10:18 AM, 10th July 2011
About 9 years ago

You're right, if people are risk averse, then they should pay off the debt that doesn't attract tax relieve and more expensive debt. But you're using the wrong reason for not paying off buy-to-let mortgages. You're highlighting interest tax relief as the only benefit - you get that automatically. It is said that you don't appreciate something until you lose it.

If you had 20K of cash sitting in the bank, what would you do with it? Would you use it to pay down a debt that's costing you 5%, which would save you £1000 a year? Or would you use it as a deposit + purchase costs to buy a BTL property that would rent for 500 pcm? The former doesn't need any calculations as the end figure is £1000 saving. Suppose the latter buys a property worth £75K and you got an 80% LTV mortgage. The deposit would be £15K leaving you with £62K mortgage and the remaining £3000 to pay off the purchase costs and a little bit of refurbishment.

Assuming a 5% mortgage interest rate, this would cost you £3100 a year; but the rent would be £6000. Hence, it would cashflow £2900 a year before tax. Assuming you're a 40% taxpayer, this would leave you with £1740 a year net cashflow. For a 20% tax payer it would leave you with £2320 a year net cashflow. Both of them are a far cry from the £1000 a year saving.

However, the more debt you incur, the more risk you expose yourself to. It's about your attitude to risk i.e. your risk appetite. I don't consider my attitude towards risk nor my risk appetite, I just do the maths. I leave £20K in the bank to cover serious problems that I may encounter in my investing career and, as my portfolio increases, so will the money in the bank.

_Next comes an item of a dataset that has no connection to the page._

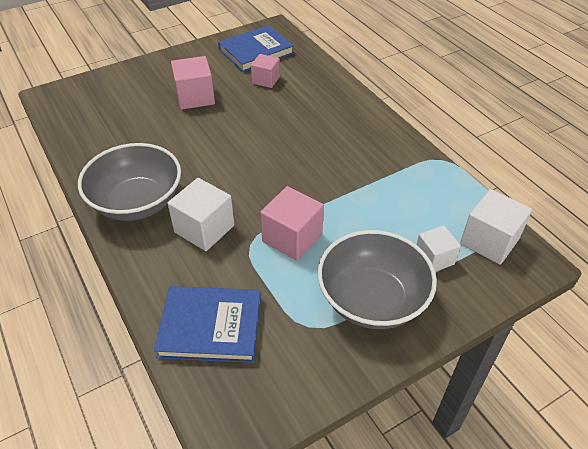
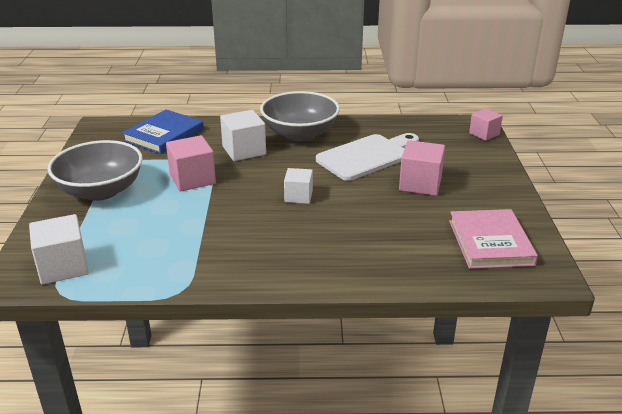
camera: 120 degrees right, 15 degrees down
blue book [218,25,294,72] -> pink book [449,209,538,269]
pink cube [251,54,280,88] -> pink cube moved to [469,108,503,141]
white cube [416,225,461,272] -> white cube moved to [284,168,313,204]
none -> white cutting board [316,133,419,181]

I simply use 5% of my outstanding debt and round it up to the nearest round figure: 5% of £360 = £18K but I use £20K as a round figure - erring on the side of caution. My recent acquisitions, which will complete in August, will raise my debt to £585K. So my insurance policy would climb to £30K as a round figure. As my confidence grows, maybe I'll lower the insurance amount in the bank and buy more property.

That's my view of investing. Everyone should decide what's best for them, what they're comfortable with. Remember, that investing IS about pushing yourself beyond your comfort zone, albeit slowly at first, until you gain that experience, expertise, and confidence. But, whatever you do, start/continue investing.

Mark Alexander

8:22 AM, 11th July 2011
About 9 years ago

Hi Kasim

If you don't mind I would like to challenge some of your figures.

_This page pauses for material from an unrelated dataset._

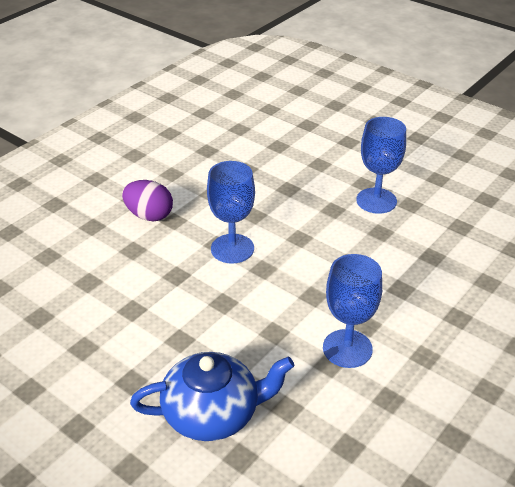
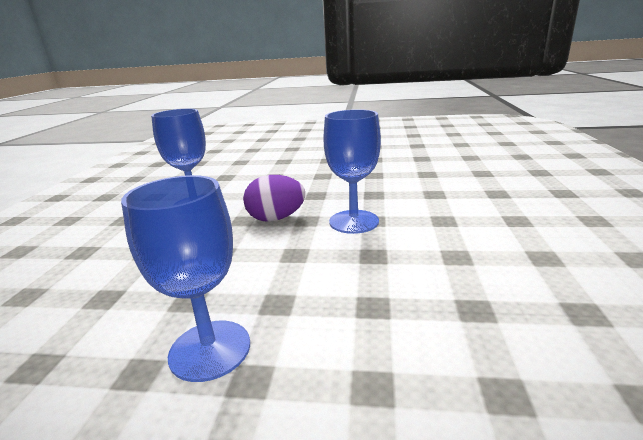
camera: 150 degrees right, 15 degrees down
purple egg [122,180,173,222] -> purple egg moved to [243,175,305,222]
blue teapot [130,352,294,441] -> none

£500 pcm on a £75,000 property is an 8% gross yield. At 80% LTV you could service debt at 10% if you had zero costs but that's not realistic. I always allow 20% to 30% of rent for costs such as letting, maintenance, management, insurance etc.

Therefore, if we allow say 25% of rent to cover costs, that leaves net rent of £375 pcm. That would give you a cashflow breakeven position at an interest rate payable of 7.5%. Still very good but it worries me when people forget to factor in costs. I see net cashflow advertised on BMV deals all the time but the figures quoted are only net of mortgage costs.

I do agree with you keeping a cash reserve for trading purposes and as a "war chest". My target is 20% of debt which is considered high by most investors but it's a figure that I'm comfortable with as I run a highly geared and relatively modest yielding portfolio.

My strategy is long term capital growth as I have 22 years left before I'm 65. In the meantime I do not plan to take an income from my portfolio.